If you're after a bit of high end eating and have time to spare during the day you'll always find better deals at lunchtime than you will in the evening. In London, for example Tom Aikens, a restaurant I really rate, offers a three course lunch for £29 whereas the evening tasting menu costs £80. Claude Bosi's Hibiscus, another restaurant tipped by Michelin last year as a 'rising two star', goes even better with a lunch menu for £25 (evening £75).

Shame the business lunch is dead and buried . . .


Career Misfit said...

Having recently had a mild shock following a review of our household bills and being forced to re-assess how often we eat out ("Have we really been going out Friday night, Saturday night AND Sunday lunch?!"), some serious scaling down of our restaurant visiting habits is currently being applied. 'Drawing your horns in', as my good lady's mother archaically, but rather fetchingly, describes it.

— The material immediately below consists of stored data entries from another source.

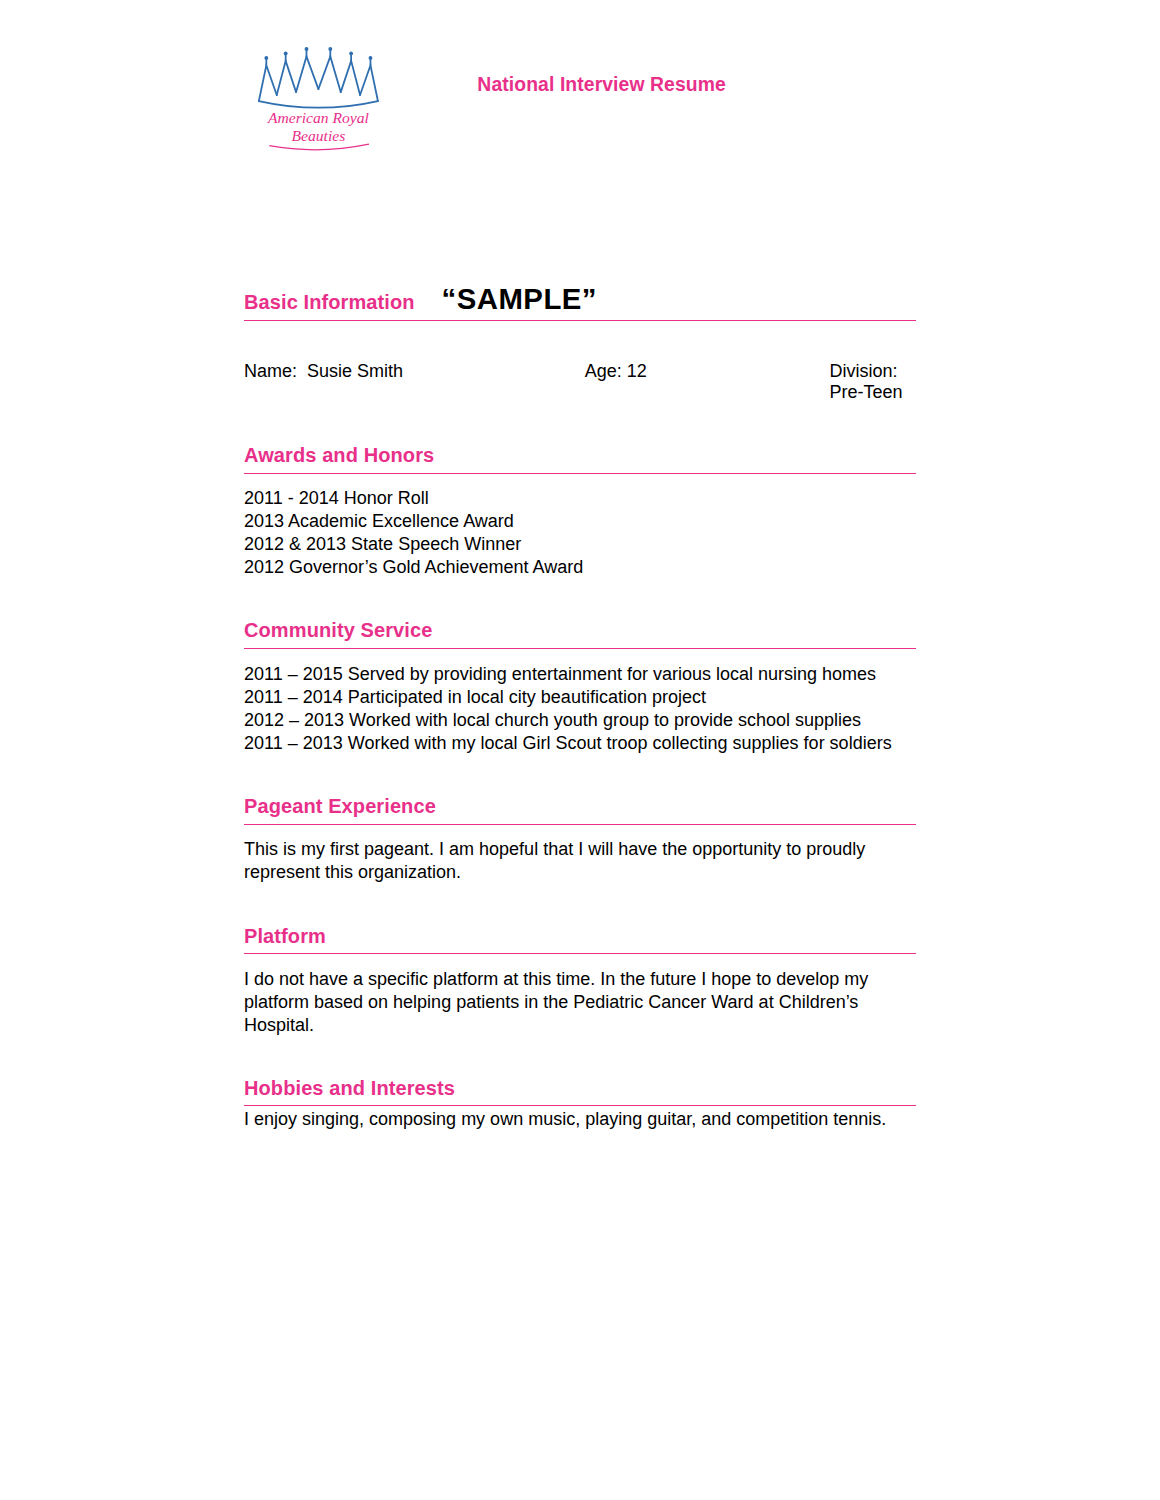American Royal Beauties
National Interview Resume
Basic Information
“SAMPLE”
Name: Susie Smith Age: 12 Division: Pre-Teen
Awards and Honors
2011 - 2014 Honor Roll
2013 Academic Excellence Award
2012 & 2013 State Speech Winner
2012 Governor’s Gold Achievement Award
Community Service
2011 – 2015 Served by providing entertainment for various local nursing homes
2011 – 2014 Participated in local city beautification project
2012 – 2013 Worked with local church youth group to provide school supplies
2011 – 2013 Worked with my local Girl Scout troop collecting supplies for soldiers
Pageant Experience
This is my first pageant. I am hopeful that I will have the opportunity to proudly represent this organization.
Platform
I do not have a specific platform at this time. In the future I hope to develop my platform based on helping patients in the Pediatric Cancer Ward at Children’s Hospital.
Hobbies and Interests
I enjoy singing, composing my own music, playing guitar, and competition tennis.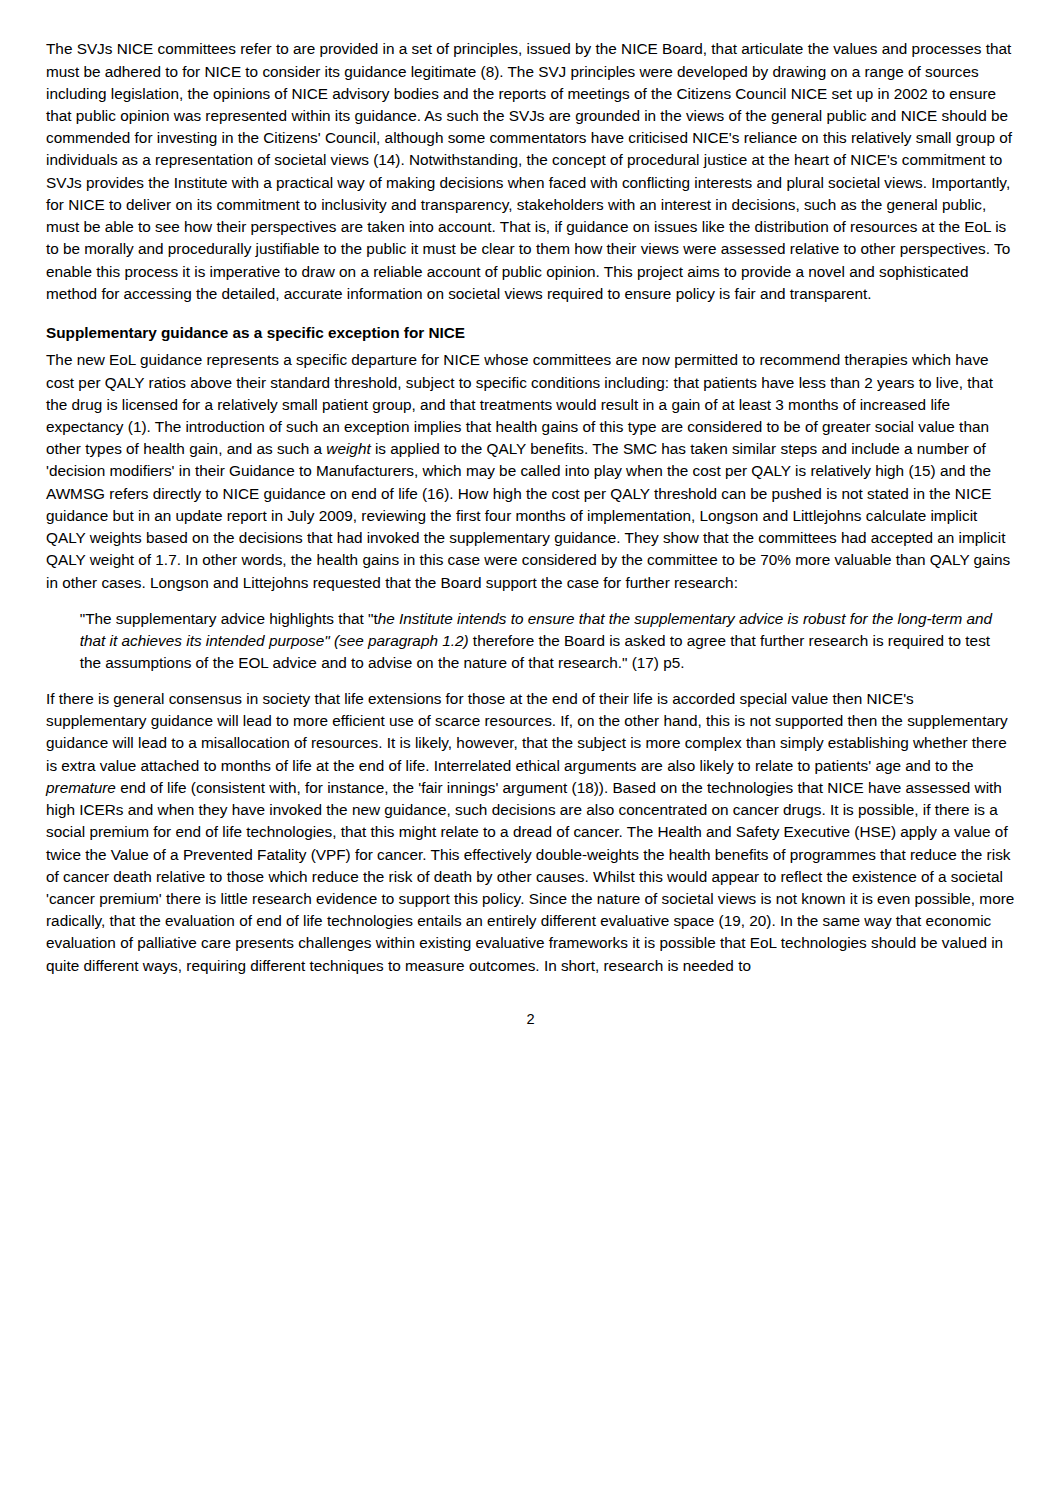The SVJs NICE committees refer to are provided in a set of principles, issued by the NICE Board, that articulate the values and processes that must be adhered to for NICE to consider its guidance legitimate (8). The SVJ principles were developed by drawing on a range of sources including legislation, the opinions of NICE advisory bodies and the reports of meetings of the Citizens Council NICE set up in 2002 to ensure that public opinion was represented within its guidance. As such the SVJs are grounded in the views of the general public and NICE should be commended for investing in the Citizens' Council, although some commentators have criticised NICE's reliance on this relatively small group of individuals as a representation of societal views (14). Notwithstanding, the concept of procedural justice at the heart of NICE's commitment to SVJs provides the Institute with a practical way of making decisions when faced with conflicting interests and plural societal views. Importantly, for NICE to deliver on its commitment to inclusivity and transparency, stakeholders with an interest in decisions, such as the general public, must be able to see how their perspectives are taken into account. That is, if guidance on issues like the distribution of resources at the EoL is to be morally and procedurally justifiable to the public it must be clear to them how their views were assessed relative to other perspectives. To enable this process it is imperative to draw on a reliable account of public opinion. This project aims to provide a novel and sophisticated method for accessing the detailed, accurate information on societal views required to ensure policy is fair and transparent.
Supplementary guidance as a specific exception for NICE
The new EoL guidance represents a specific departure for NICE whose committees are now permitted to recommend therapies which have cost per QALY ratios above their standard threshold, subject to specific conditions including: that patients have less than 2 years to live, that the drug is licensed for a relatively small patient group, and that treatments would result in a gain of at least 3 months of increased life expectancy (1). The introduction of such an exception implies that health gains of this type are considered to be of greater social value than other types of health gain, and as such a weight is applied to the QALY benefits. The SMC has taken similar steps and include a number of 'decision modifiers' in their Guidance to Manufacturers, which may be called into play when the cost per QALY is relatively high (15) and the AWMSG refers directly to NICE guidance on end of life (16). How high the cost per QALY threshold can be pushed is not stated in the NICE guidance but in an update report in July 2009, reviewing the first four months of implementation, Longson and Littlejohns calculate implicit QALY weights based on the decisions that had invoked the supplementary guidance. They show that the committees had accepted an implicit QALY weight of 1.7. In other words, the health gains in this case were considered by the committee to be 70% more valuable than QALY gains in other cases. Longson and Littejohns requested that the Board support the case for further research:
"The supplementary advice highlights that "the Institute intends to ensure that the supplementary advice is robust for the long-term and that it achieves its intended purpose" (see paragraph 1.2) therefore the Board is asked to agree that further research is required to test the assumptions of the EOL advice and to advise on the nature of that research." (17) p5.
If there is general consensus in society that life extensions for those at the end of their life is accorded special value then NICE's supplementary guidance will lead to more efficient use of scarce resources. If, on the other hand, this is not supported then the supplementary guidance will lead to a misallocation of resources. It is likely, however, that the subject is more complex than simply establishing whether there is extra value attached to months of life at the end of life. Interrelated ethical arguments are also likely to relate to patients' age and to the premature end of life (consistent with, for instance, the 'fair innings' argument (18)). Based on the technologies that NICE have assessed with high ICERs and when they have invoked the new guidance, such decisions are also concentrated on cancer drugs. It is possible, if there is a social premium for end of life technologies, that this might relate to a dread of cancer. The Health and Safety Executive (HSE) apply a value of twice the Value of a Prevented Fatality (VPF) for cancer. This effectively double-weights the health benefits of programmes that reduce the risk of cancer death relative to those which reduce the risk of death by other causes. Whilst this would appear to reflect the existence of a societal 'cancer premium' there is little research evidence to support this policy. Since the nature of societal views is not known it is even possible, more radically, that the evaluation of end of life technologies entails an entirely different evaluative space (19, 20). In the same way that economic evaluation of palliative care presents challenges within existing evaluative frameworks it is possible that EoL technologies should be valued in quite different ways, requiring different techniques to measure outcomes. In short, research is needed to
2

We live near to a JD Wetherspoons pub. Many people balk at the very mention of the name but it's easily walked to, which saves on petrol as well as permitting us both to 'indulge', and actually serves reasonably well-prepared, though admittedly re-heated, food. It's nowhere near as cheap as it used to be: the very best you can do now is get two meals for £7.19, up from a fiver a year or two back, but the bean chilli is tangy and hot, and she swears by the chicken caesar salad. Of course, Wetherspoons is still red-faced from the 'Oops, we're serving Zebu burgers' exposé a while back but it's not alone in being found out on that score. We still use it when a late finish at work stops us from feeling like cooking and washing up; two people being able to eat and drink for under a tenner is still good value without compromising healthy virtues. Because of living in a rural area I would consider quite a few of the other reachable pubs to be fairly expensive for food, with one notable exception run by a couple who serve light, but truly delicious, meals including some influenced by his home country of Iran, which cost a little over six pounds each. He's a lovely bloke too, and always takes time to come out and chat to everyone once the kitchen's closed. You can't put a price on hospitality like that.

Fiona Beckett said...

I agree career misfit. Places that treat you like a regular are to be treasured. We've got a tapas bar in Bristol - also within walking distance - which is really friendly.

I think in general so-called 'ethnic' restaurants are better value than modern British ones or 'gastropubs'. I love Iranian food.

The other useful strategy I find is to have a couple of starters, generally cheaper than having a starter and a main course unless there's a deal on offer.